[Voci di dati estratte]
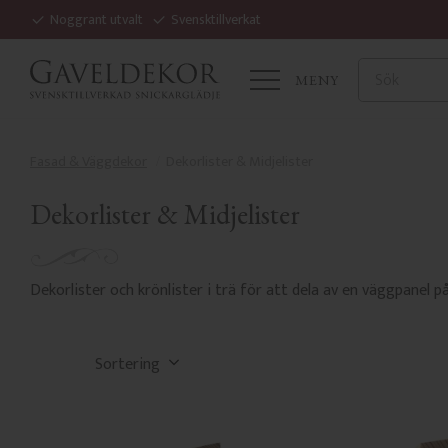
Noggrant utvalt
Svensktillverkat
MENY
Fasad & Väggdekor
Dekorlister & Midjelister
Dekorlister & Midjelister
Dekorlister och krönlister i trä för att dela av en väggpanel p
Välj sortering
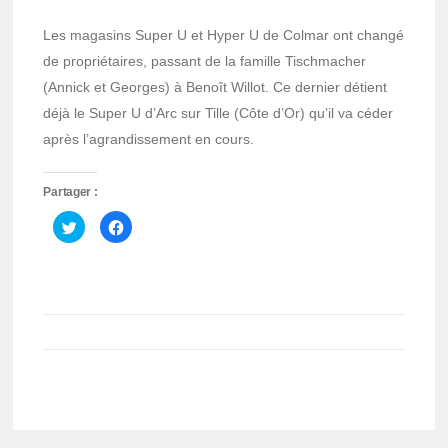
Les magasins Super U et Hyper U de Colmar ont changé
de propriétaires, passant de la famille Tischmacher
(Annick et Georges) à Benoît Willot. Ce dernier détient
déjà le Super U d’Arc sur Tille (Côte d’Or) qu’il va céder
après l’agrandissement en cours.
Partager :
Cliquez
Cliquez
pour
pour
partager
partager
sur
sur
Twitter(ouvre
Facebook(ouvre
dans
dans
une
une
nouvelle
nouvelle
fenêtre)
fenêtre)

(Attività): Ripeti parola per parola tutte le righe delle voci, nello stesso ordine, ma lascia fuori le immagini.

(Risultato atteso):
Noggrant utvalt
Svensktillverkat
MENY
Fasad & Väggdekor
Dekorlister & Midjelister
Dekorlister & Midjelister
Dekorlister och krönlister i trä för att dela av en väggpanel p
Välj sortering
Les magasins Super U et Hyper U de Colmar ont changé
de propriétaires, passant de la famille Tischmacher
(Annick et Georges) à Benoît Willot. Ce dernier détient
déjà le Super U d’Arc sur Tille (Côte d’Or) qu’il va céder
après l’agrandissement en cours.
Partager :
Cliquez
Cliquez
pour
pour
partager
partager
sur
sur
Twitter(ouvre
Facebook(ouvre
dans
dans
une
une
nouvelle
nouvelle
fenêtre)
fenêtre)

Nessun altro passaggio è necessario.